Sesuai UU, pihaknya memberi waktu sekretariat untuk menyiapkan dokumen-dokumen tersebut dengan sebaik-baiknya dan serapi-rapinya. Sebab di masyarakat sendiri telah beredar paling sedikit 3 dokumen draf final UU Ciptaker.
“Nanti kalau sudah ada draf yang bersifat resmi dan final, baru kita akan pelajari secara seksama. Kita bandingkan dengan catatan-catatan yang kita miliki selama pembahasan RUU Ciptaker, baik di Panja maupun di tim perumus/tim sinkronisasi,” terangnya.
Dari perbandingan tersebut akan diketahui, mana pasal-pasal yang tidak sesuai, yang tetap dituangkan di dalam draf final UU Ciptaker tersebut. Menurutnya, semua pihak harus memastikan bahwa proses politik yang terjadi di DPR RI itu berjalan dengan baik.
“Terlepas dari sikap politik akhir kita terhadap UU itu. Apalagi pembahasan rancangan undang-undang ini dilakukan secara cepat di masa pandemik dimana semuanya serba terbatas,” imbuh Mulyanto.

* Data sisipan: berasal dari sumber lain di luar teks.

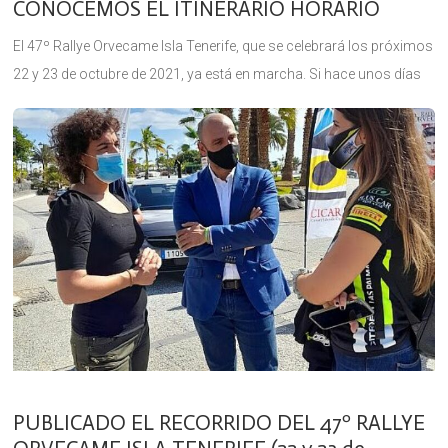
CONOCEMOS EL ITINERARIO HORARIO
El 47º Rallye Orvecame Isla Tenerife, que se celebrará los próximos
22 y 23 de octubre de 2021, ya está en marcha. Si hace unos días
conocíamos el recorrido de
PUBLICADO EL RECORRIDO DEL 47º RALLYE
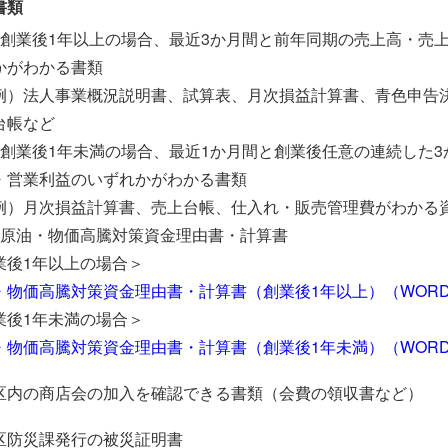
書類
）創業後1年以上の場合、最近3か月間と前年同期の売上高・売
かがわかる書類
）法人事業概況説明書、試算表、月次損益計算書、青色申告
台帳など
）創業後1年未満の場合、最近1か月間と創業後任意の連続した
・営業利益のいずれかがわかる書類
）月次損益計算書、売上台帳、仕入れ・販売管理費がわかる
）原油・物価高騰対策資金理由書・計算書
業後1年以上の場合＞
・物価高騰対策資金理由書・計算書（創業後1年以上）（WORD 
業後1年未満の場合＞
・物価高騰対策資金理由書・計算書（創業後1年未満）（WORD 
区内の商店会の加入を確認できる書類（会費の領収書など）
区防災課発行の被災証明書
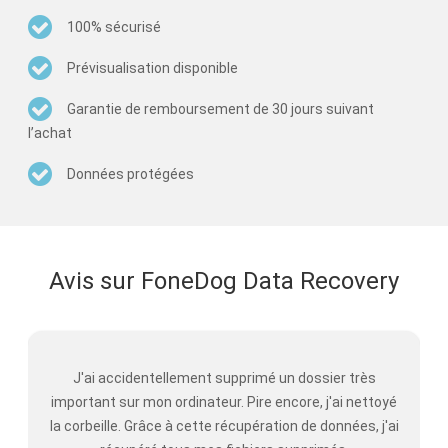
100% sécurisé
Prévisualisation disponible
Garantie de remboursement de 30 jours suivant
l’achat
Données protégées
Avis sur FoneDog Data Recovery
J'ai accidentellement supprimé un dossier très
important sur mon ordinateur. Pire encore, j'ai nettoyé
la corbeille. Grâce à cette récupération de données, j'ai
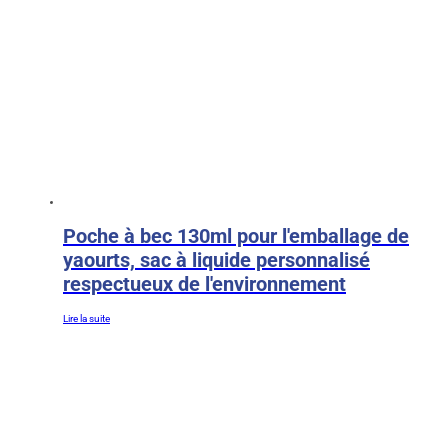
Poche à bec 130ml pour l'emballage de
yaourts, sac à liquide personnalisé
respectueux de l'environnement
Lire la suite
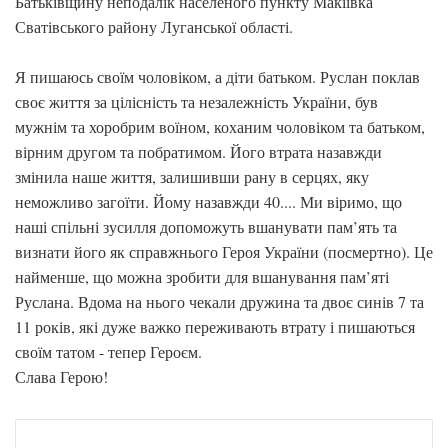
Батьківщину неподалік населеного пункту Макіївка
Сватівського району Луганської області.
Я пишаюсь своїм чоловіком, а діти батьком. Руслан поклав
своє життя за цілісність та незалежність України, був
мужнім та хоробрим воїном, коханим чоловіком та батьком,
вірним другом та побратимом. Його втрата назавжди
змінила наше життя, залишивши рану в серцях, яку
неможливо загоїти. Йому назавжди 40.... Ми віримо, що
наші спільні зусилля допоможуть вшанувати пам’ять та
визнати його як справжнього Героя України (посмертно). Це
найменше, що можна зробити для вшанування пам’яті
Руслана. Вдома на нього чекали дружина та двоє синів 7 та
11 років, які дуже важко переживають втрату і пишаються
своїм татом - тепер Героєм.
Слава Герою!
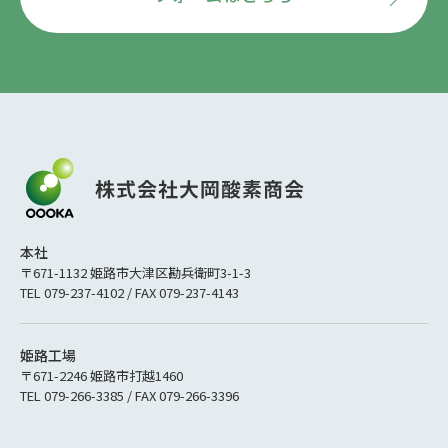
本社
〒671-1132 姫路市大津区勘兵衛町3-1-3
TEL 079-237-4102 / FAX 079-237-4143
姫路工場
〒671-2246 姫路市打越1460
TEL 079-266-3385 / FAX 079-266-3396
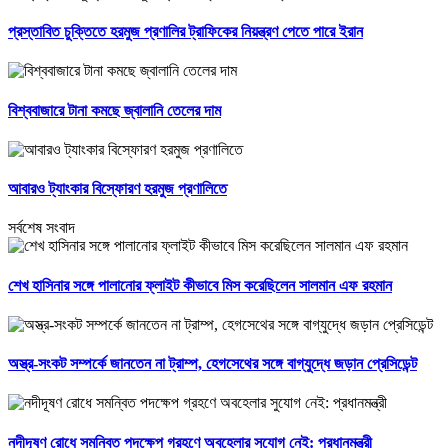
প্রস্তাবিত চুক্তিতে হরমুজ প্রণালির ট্রাফিকের নিয়ন্ত্রণ পেতে পারে ইরান
বিশ্ববাজারে টানা কমছে জ্বালানি তেলের দাম
আবারও ট্যাংকার বিস্ফোরণ হরমুজ প্রণালিতে
সর্বশেষ সংবাদ
শেখ হাসিনার সঙ্গে পালানোর ফ্লাইট কীভাবে মিস করেছিলেন সালমান এফ রহমান
অস্ত্র-সংকট সম্পর্কে জানতেন না ট্রাম্প, হেগসেথের সঙ্গে বাগ্‌যুদ্ধে জড়ান প্রেসিডেন্ট
নদীদূষণ রোধে সমন্বিত পদক্ষেপ গ্রহণে অবহেলার সুযোগ নেই: প্রধানমন্ত্রী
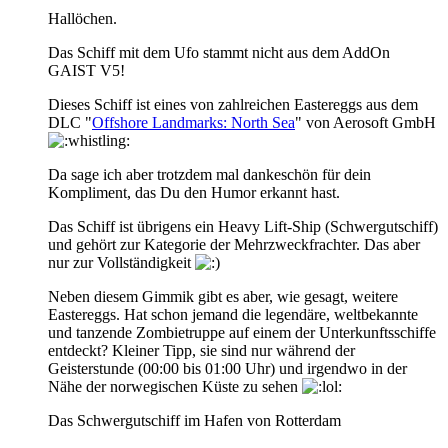
Hallöchen.
Das Schiff mit dem Ufo stammt nicht aus dem AddOn
GAIST V5!
Dieses Schiff ist eines von zahlreichen Eastereggs aus dem
DLC "
Offshore Landmarks: North Sea
" von Aerosoft GmbH
Da sage ich aber trotzdem mal dankeschön für dein
Kompliment, das Du den Humor erkannt hast.
Das Schiff ist übrigens ein Heavy Lift-Ship (Schwergutschiff)
und gehört zur Kategorie der Mehrzweckfrachter. Das aber
nur zur Vollständigkeit
Neben diesem Gimmik gibt es aber, wie gesagt, weitere
Eastereggs. Hat schon jemand die legendäre, weltbekannte
und tanzende Zombietruppe auf einem der Unterkunftsschiffe
entdeckt? Kleiner Tipp, sie sind nur während der
Geisterstunde (00:00 bis 01:00 Uhr) und irgendwo in der
Nähe der norwegischen Küste zu sehen
Das Schwergutschiff im Hafen von Rotterdam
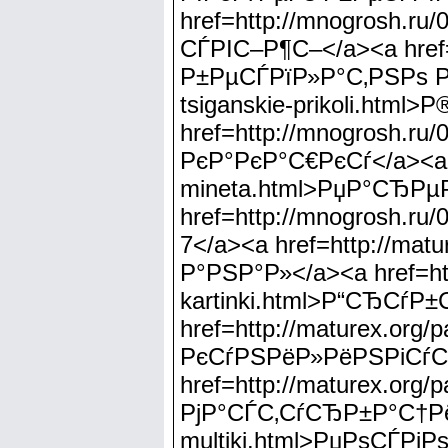
href=http://mnogrosh.r
СЃРІС–Р¶С–</a><a href
Р±РµСЃРїР»Р°С‚РЅРѕ Рѕ
tsiganskie-prikoli.ht
href=http://mnogrosh.
РєР°РєР°С€РєСѓ</a><a h
mineta.html>РџР°СЂРµ
href=http://mnogrosh.r
7</a><a href=http://mat
Р°РЅР°Р»</a><a href=htt
kartinki.html>Р“СЂСѓ
href=http://maturex.or
РєСѓРЅРёР»РёРЅРіСѓС
href=http://maturex.or
РјР°СЃС‚СѓСЂР±Р°С†РёСЏ
multiki.html>РџРѕСЃ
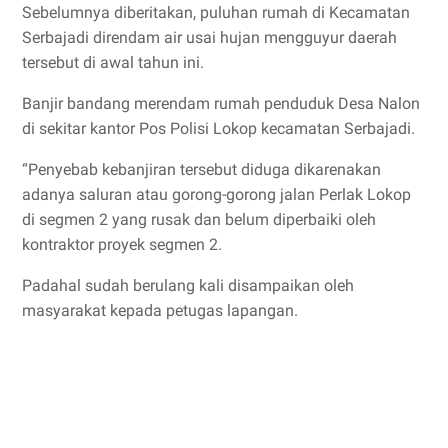
Sebelumnya diberitakan, puluhan rumah di Kecamatan
Serbajadi direndam air usai hujan mengguyur daerah
tersebut di awal tahun ini.
Banjir bandang merendam rumah penduduk Desa Nalon
di sekitar kantor Pos Polisi Lokop kecamatan Serbajadi.
“Penyebab kebanjiran tersebut diduga dikarenakan
adanya saluran atau gorong-gorong jalan Perlak Lokop
di segmen 2 yang rusak dan belum diperbaiki oleh
kontraktor proyek segmen 2.
Padahal sudah berulang kali disampaikan oleh
masyarakat kepada petugas lapangan.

Ia menambahkan, ini adalah pengalaman pertama membahas RUU dengan metode omnibus law. Di mana dokumennya lebih dari seribu halaman, serta mengubah, menambah, atau mencabut pasal-pasal dari sekitar 80 Undang-Undang. “Ini pekerjaan besar yang sangat luar biasa. Karena itu tidak heran kalau terjadi perubahan-perubahan pada draf yang ada,” tambahnya.
Terpisah, Wakil Ketua DPR RI Azis Syamsuddin mengatakan, tenggat waktu penyampaian draf Undang-Undang Cipta Kerja adalah besok pukul 00.00 WIB. Ia mengatakan, tenggang waktu berdasarkan mekanisme tata tertib adalah tujuh hari setelah rapat pengesahan UU tingkat II dilakukan.
Azis menambahkan, ketika UU Cipta Kerja dikirim kepada Presiden maka secara resmi UU Omnibus Law itu, secara mekanisme menjadi milik publik. Ia mengatakan sembilan fraksi partai politik yang ada di DPR RI telah menyepakati, mengikuti, dan menyerahkan Daftar Inventarisasi Masalah (DIM) terhadap UU Cipta Kerja yang akan dikirimkan kepada Presiden Jokowi. “Sembilan fraksi sepakat untuk melakukan pembahasan,\" kata Azis. Kemudian Badan Legislasi DPR RI juga mengikutsertakan sembilan fraksi dalam hampir 89 kali rapat pertemuan. Ini termasuk pertemuan dengan tokoh masyarakat, tokoh buruh, tokoh pendidikan, dan tokoh kaum pengusaha. Proses itu dilakukan baik secara fisik maupun secara virtual.
Politisi partai Golkar ini mengatakan, seluruh data dan bukti rekaman pembicaraan juga akan dilampirkan kepada pemerintah bersamaan dengan draf UU Cipta Kerja. Ia mengklarifikasi mengapa draf final tersebut sampai hari ini belum dikirimkan kepada pemerintah.